Computability, Notation, and de re Knowledge of Numbers

Round 1

Reviewer 1 Report

Report on "Computability, notation, and de re knowledge of numbers" for the special issue Turing the Philosopher, for Philosophies

This is a brief but very well-written article that makes its point clearly. I recommend that it be published in your issue. The notion of de re knowledge has been challenged in general, and specifically it has been doubted, following Benacerraf, that there could be any de re knowledge of abstract entities such as numbers. The other difficulty about de re knowledge is that the standard for having such knowledge, as expressed by answers to the question "Which thing is that which..."?  seems hopelessly context sensitive and so not really an objective issue.

The author shows that attention to the familiar "stroke notation'' for numerals used in explaining Turing machines can lead to answers to these difficulties for the case of de re knowledge of numbers. The starting point is a remark of Kripke that computations can give us de re knowledge of numbers. This paper expands on this suggestion with convincing details. Kripke's  suggestion is that one can gain de re knowledge of the value of a function by computing its value. An algorithm for computing the greatest common divisor of two numbers, say, twelve and sixty-four gives us de re knowledge of which number it is (four) that is the value of the function. The use of stroke notation in Turing machines, say |||| for the number 4, and the operation of adding another stroke to indicate successor, so that ||||| is the name for the successor of four (namely five), gives a good sense in which we can be said to have de re knowledge of numbers. This solution is defended with a discussion about the idealization required of giving this representation of numbers and the Dedekind-Peano axioms a special status. While a brief 15 pages, this argument is backed up with a survey of a literature of twenty-five recent and classic articles on this topic. I recommend this for publication without requesting any changes.

Author Response

Please convey our thanks to this referee.  He or she recommended acceptance of the paper as it is (or was), and so we have nothing to report.

Reviewer 2 Report

The article "Computability, notation, and de re knowledge of numbers" takes on an interesting question and does an admirable job making a provocative argument that there can be de re knowledge of numbers. There is one central point that needs to be responded to in order for this paper to be publishable, an explanation as to why the central move is not a category mistake.

The argument has eleven steps:

1. Quine argues that there can be no de re propositional attitudes in general.
2. Kripke argues that Quine is wrong, that he overstates the problem by which can be answered by analyzing natural language use focusing on semantic and pragmatic elements of language.
3. This still leaves the problem of de re knowledge of numbers, specifically the result of computations which are seemingly restricted to the syntactic and therefore do not have the requisite semantic and pragmatic bits used by Kripke in the other cases.
4. One possible answer is that we can consider notational conventions to constitute the semantics and contextualization since there are cases where notation choice determines if the function is computable.
5. But there is a problem with the choice of notation here, so we need another route to de re propositional attitudes about the numerical results of computation.
6. A sufficient condition would be the finding of a Kripkean "buck-stopper" for numbers.
7. For normal people, unary notation, the sort used by Turning machines, is not a buck-stopper, indeed, some numbers have no buck-stopper at all.
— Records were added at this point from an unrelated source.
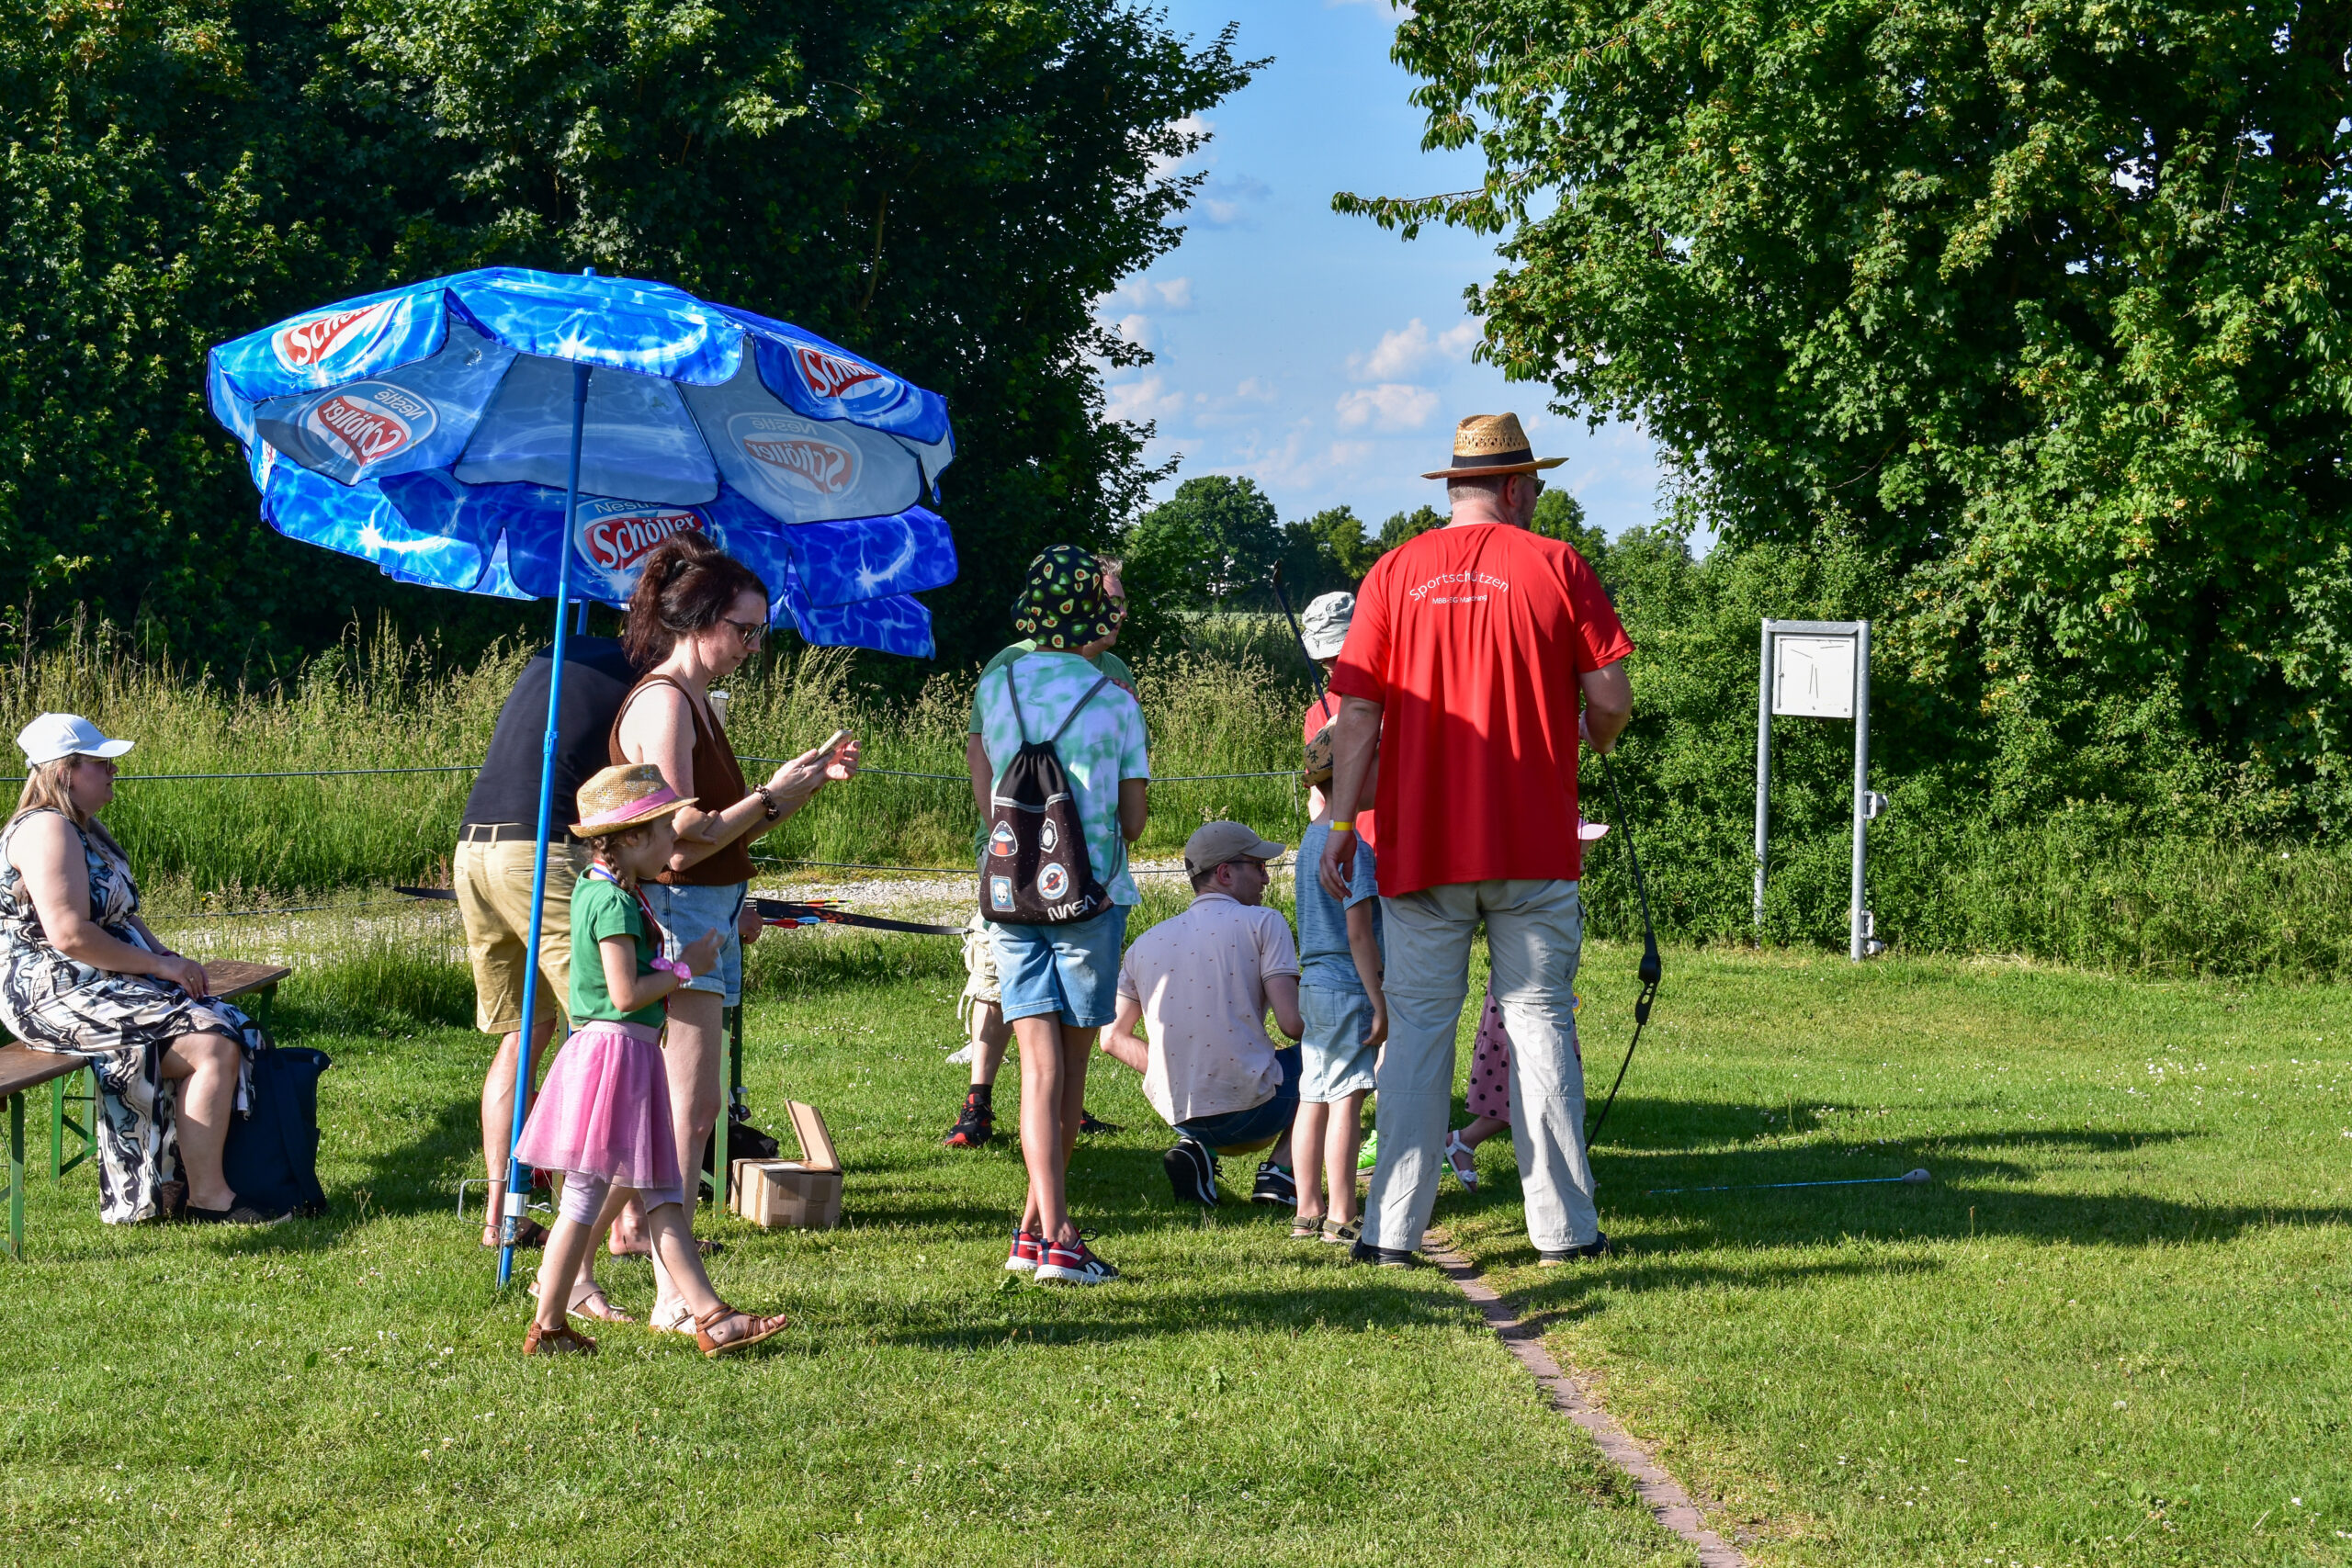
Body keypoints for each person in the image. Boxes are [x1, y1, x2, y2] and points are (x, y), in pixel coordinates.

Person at [1318, 412, 1634, 1269]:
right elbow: (1610, 699)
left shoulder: (1393, 573)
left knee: (1419, 1035)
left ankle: (1390, 1232)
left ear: (1455, 486)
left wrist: (1343, 823)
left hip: (1421, 848)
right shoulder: (1558, 565)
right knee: (1540, 1027)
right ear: (1517, 487)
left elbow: (1357, 715)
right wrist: (1591, 739)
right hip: (1531, 845)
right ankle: (1565, 1230)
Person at [611, 531, 858, 1330]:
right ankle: (671, 1294)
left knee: (693, 1109)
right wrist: (773, 793)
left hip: (707, 913)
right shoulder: (664, 702)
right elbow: (684, 838)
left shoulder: (694, 701)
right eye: (744, 629)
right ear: (699, 620)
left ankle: (641, 1280)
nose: (753, 645)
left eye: (759, 631)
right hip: (683, 913)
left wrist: (801, 787)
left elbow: (727, 831)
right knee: (686, 1112)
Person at [516, 763, 792, 1358]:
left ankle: (705, 1317)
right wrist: (687, 967)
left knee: (657, 1191)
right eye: (666, 828)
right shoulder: (614, 901)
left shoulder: (603, 890)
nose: (675, 838)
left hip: (621, 1056)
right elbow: (624, 993)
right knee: (593, 1199)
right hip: (615, 1057)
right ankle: (556, 1323)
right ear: (633, 837)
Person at [0, 714, 282, 1225]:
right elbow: (70, 935)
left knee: (231, 1026)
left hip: (106, 980)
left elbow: (123, 914)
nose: (114, 772)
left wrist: (167, 960)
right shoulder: (45, 829)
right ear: (64, 772)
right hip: (55, 992)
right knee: (211, 1040)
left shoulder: (84, 827)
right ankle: (207, 1197)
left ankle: (189, 1182)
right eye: (101, 763)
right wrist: (157, 966)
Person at [972, 545, 1148, 1285]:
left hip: (1012, 898)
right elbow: (1132, 821)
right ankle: (1059, 1235)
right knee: (1066, 1073)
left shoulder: (996, 686)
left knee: (1035, 1070)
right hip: (1089, 893)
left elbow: (985, 796)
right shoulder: (1116, 700)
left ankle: (1030, 1230)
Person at [455, 631, 639, 1253]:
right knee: (604, 1028)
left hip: (476, 847)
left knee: (522, 1032)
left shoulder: (565, 650)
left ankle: (500, 1215)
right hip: (541, 849)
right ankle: (617, 1224)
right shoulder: (650, 675)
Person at [943, 554, 1132, 1150]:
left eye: (1122, 602)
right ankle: (981, 1099)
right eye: (1110, 601)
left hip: (1077, 867)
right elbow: (980, 757)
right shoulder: (1008, 666)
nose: (1120, 613)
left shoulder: (1113, 672)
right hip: (1020, 860)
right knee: (995, 981)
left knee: (1045, 1040)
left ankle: (1051, 1126)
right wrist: (1008, 837)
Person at [1103, 822, 1304, 1211]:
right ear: (1225, 873)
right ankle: (1281, 1171)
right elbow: (1292, 1025)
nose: (1266, 878)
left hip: (1182, 1114)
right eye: (1258, 866)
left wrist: (1175, 1070)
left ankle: (1197, 1149)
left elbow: (1112, 1038)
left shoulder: (1144, 944)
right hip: (1255, 1112)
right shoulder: (1264, 922)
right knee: (1336, 1054)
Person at [1442, 818, 1606, 1191]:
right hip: (1517, 1006)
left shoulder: (1559, 894)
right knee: (1528, 1088)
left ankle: (1468, 1144)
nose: (1583, 861)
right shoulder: (1535, 893)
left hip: (1548, 1001)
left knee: (1557, 1087)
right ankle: (1463, 1142)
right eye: (1578, 852)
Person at [1290, 730, 1385, 1242]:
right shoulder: (1353, 849)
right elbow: (1359, 932)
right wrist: (1379, 1000)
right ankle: (1343, 1214)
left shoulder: (1310, 841)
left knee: (1314, 1094)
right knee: (1348, 1096)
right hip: (1349, 984)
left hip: (1314, 983)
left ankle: (1308, 1209)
Hence, it seems like either the approach of the claim of de re propositional attitudes toward numbers is flawed.
8. HOWEVER (and this is the BIG move), we should not be thinking here about real people, ordinary people, actual living people, but rather idealized human-type calculators "not encumbered with limits in attention span, lifetime, materials, and the like."
9. By Turing's Notational Thesis, this makes such an idealized person equivalent to a Turing machine.
10. For such a machine, unary notation for the standard usages of numbers would be a buck-stopper.
11. Therefore, it gives de re propositional attitudes for numbers.

It is a clever argument and a nifty move. My major concern is with 8-10, the heart of the move. It seems odd to even speak of de re propositional attitudes of idealized entities. The very concept of de re propositional attitudes seems to require a real cognitive being in a context with an intent and understanding of propositions. And that, at least at first glance, is exactly what is eliminated with the move to the idealization. Is there really a de re/de dicto distinction for idealizations or isn't it a result of real people being less than ideal that is a precondition for the possibility of the distinction? It seems to follow that we could attribute propositional attitudes to Turing machines. A fascinating and provocative claim, but one that needs a bit of justification in particular places in the discussion. Are idealized calculators the sorts of things that CAN possess de re propositional attitudes? If the argument is bolstered around that point, I think it would be publishable.

Also, a two minor typos: "numbers" is misspelled in the abstract, on page 9, "whatever" is spelled "wahtever."

Author Response

Please convey our thanks to this referee.  He or she raised a very interesting point concerning de re attitudes toward numbers with respect to the idealizations.  We addressed this concern near the start of Section 5.  We also corrected the typos that this reviewer found.  We do not know how to track changes in LaTeX files.  Besides addressing the interesting concern of this referee, the other changes consist of either correcting a few typos, making very minor stylistic tweaks, and adding a couple of items to the references (some noted in footnotes).